> _The task_: Please retype the lines of the records below, from the line with "common name: Southern white admiral" to the line with "family: Melanthiaceae", including both of those lines and nothing else.

> _Stored items from a collection_:
◆ ◆ ◆ ◆ ◆ ◆ ◆

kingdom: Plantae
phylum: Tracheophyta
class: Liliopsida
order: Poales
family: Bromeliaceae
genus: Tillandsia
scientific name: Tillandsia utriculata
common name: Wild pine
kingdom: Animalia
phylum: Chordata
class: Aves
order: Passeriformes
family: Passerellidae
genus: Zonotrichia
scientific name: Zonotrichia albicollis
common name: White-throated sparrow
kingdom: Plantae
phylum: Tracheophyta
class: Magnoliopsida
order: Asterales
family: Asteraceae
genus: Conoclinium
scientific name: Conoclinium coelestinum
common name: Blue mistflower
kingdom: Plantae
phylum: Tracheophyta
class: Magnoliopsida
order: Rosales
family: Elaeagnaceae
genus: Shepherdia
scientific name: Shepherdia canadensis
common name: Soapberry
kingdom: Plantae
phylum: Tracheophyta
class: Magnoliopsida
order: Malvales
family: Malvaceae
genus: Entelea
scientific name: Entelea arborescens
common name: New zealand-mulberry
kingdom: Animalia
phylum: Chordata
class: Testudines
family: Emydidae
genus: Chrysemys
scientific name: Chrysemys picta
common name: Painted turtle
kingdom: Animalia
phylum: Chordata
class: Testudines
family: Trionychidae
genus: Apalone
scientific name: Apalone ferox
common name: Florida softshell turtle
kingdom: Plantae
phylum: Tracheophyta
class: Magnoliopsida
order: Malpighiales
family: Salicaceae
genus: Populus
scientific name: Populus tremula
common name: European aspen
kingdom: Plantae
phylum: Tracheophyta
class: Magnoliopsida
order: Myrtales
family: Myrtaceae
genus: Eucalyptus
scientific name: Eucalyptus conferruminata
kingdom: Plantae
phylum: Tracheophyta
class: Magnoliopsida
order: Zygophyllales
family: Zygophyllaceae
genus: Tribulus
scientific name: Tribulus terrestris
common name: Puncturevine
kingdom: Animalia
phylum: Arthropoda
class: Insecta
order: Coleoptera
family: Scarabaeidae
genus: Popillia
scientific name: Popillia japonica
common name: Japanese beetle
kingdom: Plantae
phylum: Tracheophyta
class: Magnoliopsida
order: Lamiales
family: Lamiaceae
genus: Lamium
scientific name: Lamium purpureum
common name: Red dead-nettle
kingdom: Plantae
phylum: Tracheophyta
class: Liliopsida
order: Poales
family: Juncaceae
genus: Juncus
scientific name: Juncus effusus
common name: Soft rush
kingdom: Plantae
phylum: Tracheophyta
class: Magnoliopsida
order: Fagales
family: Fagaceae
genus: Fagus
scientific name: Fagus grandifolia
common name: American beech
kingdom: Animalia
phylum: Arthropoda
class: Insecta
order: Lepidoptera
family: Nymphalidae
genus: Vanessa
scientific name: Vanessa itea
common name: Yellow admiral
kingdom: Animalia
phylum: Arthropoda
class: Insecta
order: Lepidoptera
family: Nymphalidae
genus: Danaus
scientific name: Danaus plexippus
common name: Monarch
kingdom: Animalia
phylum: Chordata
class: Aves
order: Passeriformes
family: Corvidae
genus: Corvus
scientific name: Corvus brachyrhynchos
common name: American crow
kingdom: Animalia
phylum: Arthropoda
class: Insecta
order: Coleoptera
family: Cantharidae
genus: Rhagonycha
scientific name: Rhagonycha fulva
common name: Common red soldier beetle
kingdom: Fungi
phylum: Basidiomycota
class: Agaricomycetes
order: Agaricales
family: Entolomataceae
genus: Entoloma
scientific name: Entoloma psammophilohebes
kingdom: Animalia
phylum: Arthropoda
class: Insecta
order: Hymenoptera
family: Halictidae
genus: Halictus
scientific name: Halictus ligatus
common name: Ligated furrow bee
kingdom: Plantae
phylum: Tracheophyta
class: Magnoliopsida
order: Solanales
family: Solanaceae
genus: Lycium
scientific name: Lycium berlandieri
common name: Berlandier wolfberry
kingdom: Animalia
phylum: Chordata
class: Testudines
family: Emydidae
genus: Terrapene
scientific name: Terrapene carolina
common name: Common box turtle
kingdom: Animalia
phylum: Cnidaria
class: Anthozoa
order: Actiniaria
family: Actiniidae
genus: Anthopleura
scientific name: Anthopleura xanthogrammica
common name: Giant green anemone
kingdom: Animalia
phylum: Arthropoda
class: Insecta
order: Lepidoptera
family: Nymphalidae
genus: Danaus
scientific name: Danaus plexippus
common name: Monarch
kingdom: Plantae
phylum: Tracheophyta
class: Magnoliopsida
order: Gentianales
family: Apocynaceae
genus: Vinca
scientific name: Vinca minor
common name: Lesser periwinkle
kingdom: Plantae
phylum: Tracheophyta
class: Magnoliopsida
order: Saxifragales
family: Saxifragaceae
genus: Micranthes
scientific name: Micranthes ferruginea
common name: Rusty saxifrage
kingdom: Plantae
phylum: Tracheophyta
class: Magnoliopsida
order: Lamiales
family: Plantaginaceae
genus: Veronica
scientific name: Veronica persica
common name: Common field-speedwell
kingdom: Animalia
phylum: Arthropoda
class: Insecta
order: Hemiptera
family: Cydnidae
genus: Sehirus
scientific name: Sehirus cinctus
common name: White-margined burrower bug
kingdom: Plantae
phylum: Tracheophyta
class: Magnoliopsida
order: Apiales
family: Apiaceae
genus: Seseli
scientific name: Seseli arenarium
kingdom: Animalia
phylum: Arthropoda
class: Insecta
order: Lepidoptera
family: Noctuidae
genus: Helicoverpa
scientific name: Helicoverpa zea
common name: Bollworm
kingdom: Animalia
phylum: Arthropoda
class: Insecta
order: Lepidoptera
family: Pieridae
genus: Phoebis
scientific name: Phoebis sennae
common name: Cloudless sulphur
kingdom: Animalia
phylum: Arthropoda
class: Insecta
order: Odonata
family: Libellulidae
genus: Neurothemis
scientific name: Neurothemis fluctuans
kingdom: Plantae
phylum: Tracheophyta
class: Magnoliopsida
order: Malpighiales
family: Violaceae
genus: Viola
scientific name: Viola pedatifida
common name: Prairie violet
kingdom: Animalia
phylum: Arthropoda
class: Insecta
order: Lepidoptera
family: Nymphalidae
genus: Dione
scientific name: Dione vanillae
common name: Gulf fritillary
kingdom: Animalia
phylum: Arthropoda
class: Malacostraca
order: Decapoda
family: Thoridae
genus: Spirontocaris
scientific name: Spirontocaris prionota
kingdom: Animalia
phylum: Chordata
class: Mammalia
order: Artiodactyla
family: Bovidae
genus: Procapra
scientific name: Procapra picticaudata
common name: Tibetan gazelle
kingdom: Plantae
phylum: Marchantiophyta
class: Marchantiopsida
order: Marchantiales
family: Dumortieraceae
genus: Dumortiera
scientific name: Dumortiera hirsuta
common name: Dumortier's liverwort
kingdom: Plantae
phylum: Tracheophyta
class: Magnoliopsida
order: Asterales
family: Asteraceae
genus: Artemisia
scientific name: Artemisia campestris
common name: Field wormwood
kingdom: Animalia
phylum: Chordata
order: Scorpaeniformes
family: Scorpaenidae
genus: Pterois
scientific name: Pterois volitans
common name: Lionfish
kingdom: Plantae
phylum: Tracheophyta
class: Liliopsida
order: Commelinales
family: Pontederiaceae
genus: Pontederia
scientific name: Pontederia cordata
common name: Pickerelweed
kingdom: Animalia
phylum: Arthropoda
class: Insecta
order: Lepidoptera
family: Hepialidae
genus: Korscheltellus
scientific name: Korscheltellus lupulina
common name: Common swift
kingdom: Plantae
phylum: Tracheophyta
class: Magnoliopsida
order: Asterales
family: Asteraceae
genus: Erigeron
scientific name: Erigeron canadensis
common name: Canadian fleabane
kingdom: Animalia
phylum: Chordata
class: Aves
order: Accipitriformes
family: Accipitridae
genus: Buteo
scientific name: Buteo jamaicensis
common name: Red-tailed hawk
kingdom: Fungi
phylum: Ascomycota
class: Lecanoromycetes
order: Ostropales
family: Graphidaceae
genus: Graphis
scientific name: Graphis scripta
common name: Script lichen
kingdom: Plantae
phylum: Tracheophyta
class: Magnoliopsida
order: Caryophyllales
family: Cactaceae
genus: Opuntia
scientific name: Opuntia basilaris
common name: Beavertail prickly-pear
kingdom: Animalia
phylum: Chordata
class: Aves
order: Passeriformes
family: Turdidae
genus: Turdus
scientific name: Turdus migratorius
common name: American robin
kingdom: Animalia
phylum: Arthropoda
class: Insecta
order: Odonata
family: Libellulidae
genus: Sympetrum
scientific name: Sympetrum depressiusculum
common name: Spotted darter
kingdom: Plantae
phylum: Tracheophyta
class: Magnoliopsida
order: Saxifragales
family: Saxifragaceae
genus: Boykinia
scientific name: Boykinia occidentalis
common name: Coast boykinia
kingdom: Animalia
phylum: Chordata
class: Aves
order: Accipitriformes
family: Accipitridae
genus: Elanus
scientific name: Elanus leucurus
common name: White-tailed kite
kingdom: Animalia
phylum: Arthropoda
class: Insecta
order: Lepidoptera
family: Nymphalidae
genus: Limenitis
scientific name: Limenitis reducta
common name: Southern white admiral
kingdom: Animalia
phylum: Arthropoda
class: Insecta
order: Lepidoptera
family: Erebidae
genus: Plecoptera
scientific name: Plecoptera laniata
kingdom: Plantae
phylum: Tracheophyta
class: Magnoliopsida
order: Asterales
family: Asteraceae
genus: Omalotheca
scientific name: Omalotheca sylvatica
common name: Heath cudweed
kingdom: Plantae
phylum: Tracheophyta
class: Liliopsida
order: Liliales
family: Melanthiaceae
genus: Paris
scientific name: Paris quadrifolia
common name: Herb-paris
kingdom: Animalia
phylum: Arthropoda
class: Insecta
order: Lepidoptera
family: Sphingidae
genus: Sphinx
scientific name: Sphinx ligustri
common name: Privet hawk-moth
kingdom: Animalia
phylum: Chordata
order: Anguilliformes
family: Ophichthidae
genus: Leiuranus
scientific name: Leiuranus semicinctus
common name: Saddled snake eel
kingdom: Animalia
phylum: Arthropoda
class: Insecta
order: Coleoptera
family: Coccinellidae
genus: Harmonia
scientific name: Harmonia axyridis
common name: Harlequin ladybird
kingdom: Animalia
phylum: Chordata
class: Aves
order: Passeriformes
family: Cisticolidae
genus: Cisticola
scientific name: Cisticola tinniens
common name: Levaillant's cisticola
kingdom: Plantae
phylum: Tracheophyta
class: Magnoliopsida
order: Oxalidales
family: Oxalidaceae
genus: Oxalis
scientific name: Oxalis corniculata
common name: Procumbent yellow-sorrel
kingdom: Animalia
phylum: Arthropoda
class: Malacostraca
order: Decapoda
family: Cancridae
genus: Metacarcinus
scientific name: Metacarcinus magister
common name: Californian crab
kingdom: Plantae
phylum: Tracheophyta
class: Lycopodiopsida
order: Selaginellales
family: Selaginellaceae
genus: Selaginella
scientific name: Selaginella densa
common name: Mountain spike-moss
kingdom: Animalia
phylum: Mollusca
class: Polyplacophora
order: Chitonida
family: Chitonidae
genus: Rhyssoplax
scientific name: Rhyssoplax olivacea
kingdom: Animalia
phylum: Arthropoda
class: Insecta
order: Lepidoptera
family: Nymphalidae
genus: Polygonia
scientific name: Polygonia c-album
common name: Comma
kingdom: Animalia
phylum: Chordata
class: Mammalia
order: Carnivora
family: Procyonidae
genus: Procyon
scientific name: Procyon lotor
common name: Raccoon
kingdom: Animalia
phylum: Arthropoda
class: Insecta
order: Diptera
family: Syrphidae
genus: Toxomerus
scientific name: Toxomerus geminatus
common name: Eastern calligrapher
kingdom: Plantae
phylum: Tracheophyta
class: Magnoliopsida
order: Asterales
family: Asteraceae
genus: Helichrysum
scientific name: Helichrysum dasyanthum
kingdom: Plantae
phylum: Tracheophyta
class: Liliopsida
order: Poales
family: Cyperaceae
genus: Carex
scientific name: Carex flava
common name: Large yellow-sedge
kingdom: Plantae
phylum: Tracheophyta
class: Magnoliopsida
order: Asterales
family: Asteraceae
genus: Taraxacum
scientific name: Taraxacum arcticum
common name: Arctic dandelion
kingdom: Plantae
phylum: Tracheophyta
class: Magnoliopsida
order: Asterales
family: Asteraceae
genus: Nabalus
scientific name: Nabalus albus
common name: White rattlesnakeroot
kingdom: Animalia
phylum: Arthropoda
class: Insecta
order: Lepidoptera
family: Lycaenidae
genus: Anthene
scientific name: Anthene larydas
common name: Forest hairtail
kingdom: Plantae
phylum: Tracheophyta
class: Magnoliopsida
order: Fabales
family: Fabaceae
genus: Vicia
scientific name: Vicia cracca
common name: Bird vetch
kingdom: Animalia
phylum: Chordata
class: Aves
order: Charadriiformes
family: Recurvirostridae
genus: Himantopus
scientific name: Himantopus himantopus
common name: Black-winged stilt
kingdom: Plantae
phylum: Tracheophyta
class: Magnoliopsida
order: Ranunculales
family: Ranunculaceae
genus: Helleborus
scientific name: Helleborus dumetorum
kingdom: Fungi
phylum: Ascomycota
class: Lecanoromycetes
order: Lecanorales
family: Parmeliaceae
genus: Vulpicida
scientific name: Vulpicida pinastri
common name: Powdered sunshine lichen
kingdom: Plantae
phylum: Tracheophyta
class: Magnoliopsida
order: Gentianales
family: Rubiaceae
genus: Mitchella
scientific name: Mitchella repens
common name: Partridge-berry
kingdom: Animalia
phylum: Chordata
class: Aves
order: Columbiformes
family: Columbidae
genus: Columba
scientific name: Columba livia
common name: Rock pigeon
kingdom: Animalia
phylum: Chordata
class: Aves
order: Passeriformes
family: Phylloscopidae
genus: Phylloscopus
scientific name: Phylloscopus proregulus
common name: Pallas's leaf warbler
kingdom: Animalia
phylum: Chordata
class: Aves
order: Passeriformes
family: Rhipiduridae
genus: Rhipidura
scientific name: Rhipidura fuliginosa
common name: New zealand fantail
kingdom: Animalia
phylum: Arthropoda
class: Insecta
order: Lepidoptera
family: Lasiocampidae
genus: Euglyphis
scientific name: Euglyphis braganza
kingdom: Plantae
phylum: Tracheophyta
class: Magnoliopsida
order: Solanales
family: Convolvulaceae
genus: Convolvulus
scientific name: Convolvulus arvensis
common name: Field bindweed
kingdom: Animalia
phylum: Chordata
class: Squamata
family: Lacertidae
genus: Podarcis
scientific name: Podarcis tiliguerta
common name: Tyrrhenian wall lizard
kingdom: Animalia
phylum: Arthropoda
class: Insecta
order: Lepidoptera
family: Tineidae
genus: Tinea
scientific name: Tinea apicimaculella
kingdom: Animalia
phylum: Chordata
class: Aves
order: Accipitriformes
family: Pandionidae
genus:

◆ ◆ ◆ ◆ ◆ ◆ ◆

> _Answer for this exercise_:
common name: Southern white admiral
kingdom: Animalia
phylum: Arthropoda
class: Insecta
order: Lepidoptera
family: Erebidae
genus: Plecoptera
scientific name: Plecoptera laniata
kingdom: Plantae
phylum: Tracheophyta
class: Magnoliopsida
order: Asterales
family: Asteraceae
genus: Omalotheca
scientific name: Omalotheca sylvatica
common name: Heath cudweed
kingdom: Plantae
phylum: Tracheophyta
class: Liliopsida
order: Liliales
family: Melanthiaceae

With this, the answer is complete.